[Start of Attachment]

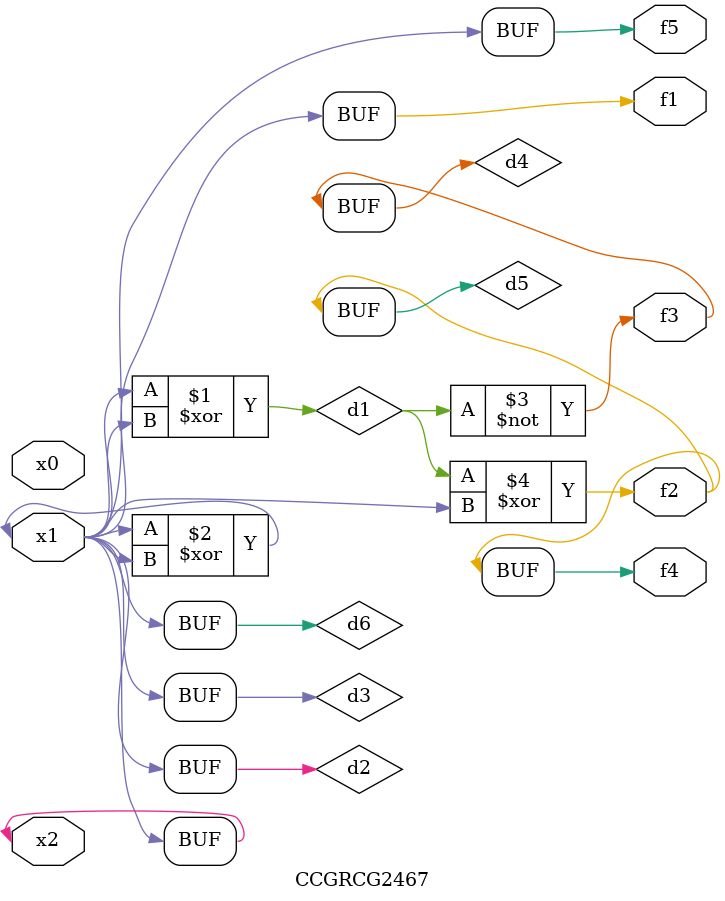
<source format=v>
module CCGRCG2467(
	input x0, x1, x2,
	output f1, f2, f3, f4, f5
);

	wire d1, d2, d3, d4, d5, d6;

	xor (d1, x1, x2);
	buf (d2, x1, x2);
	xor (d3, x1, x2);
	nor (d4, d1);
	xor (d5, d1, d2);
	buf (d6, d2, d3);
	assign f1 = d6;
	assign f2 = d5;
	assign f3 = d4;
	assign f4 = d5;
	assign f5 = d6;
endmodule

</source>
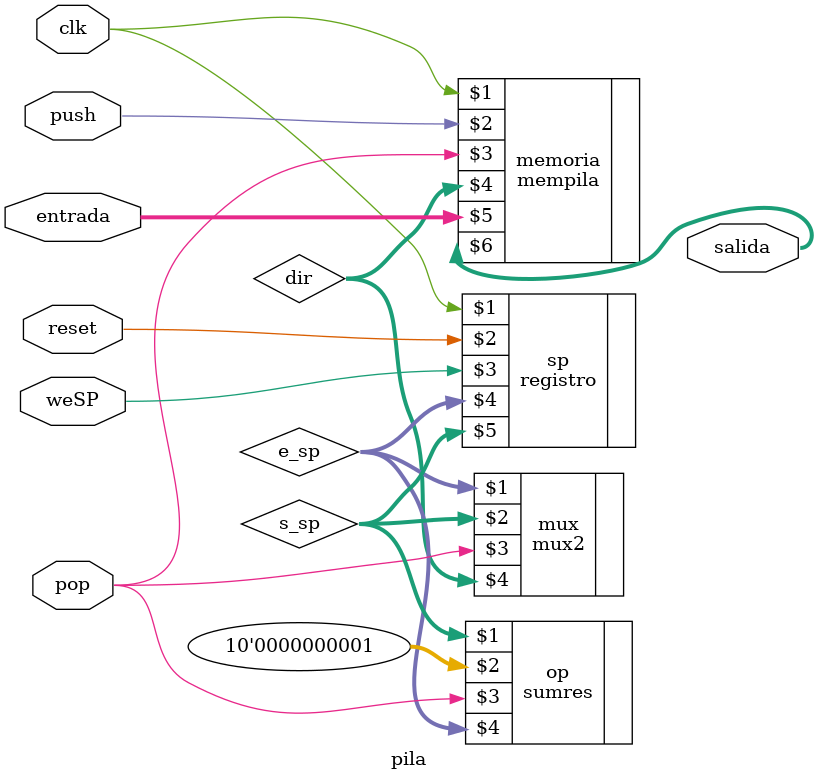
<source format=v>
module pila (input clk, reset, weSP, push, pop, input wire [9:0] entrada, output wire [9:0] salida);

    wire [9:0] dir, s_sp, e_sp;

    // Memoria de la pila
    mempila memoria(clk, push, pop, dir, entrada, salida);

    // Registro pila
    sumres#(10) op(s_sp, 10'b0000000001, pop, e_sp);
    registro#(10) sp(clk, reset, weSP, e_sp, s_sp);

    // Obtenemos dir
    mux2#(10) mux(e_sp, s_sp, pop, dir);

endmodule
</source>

[End of Attachment]

DIRECTIONS:
For each line above that contains "assign", make a copy.

COMPLETED EXERCISE:
	assign f1 = d6;
	assign f2 = d5;
	assign f3 = d4;
	assign f4 = d5;
	assign f5 = d6;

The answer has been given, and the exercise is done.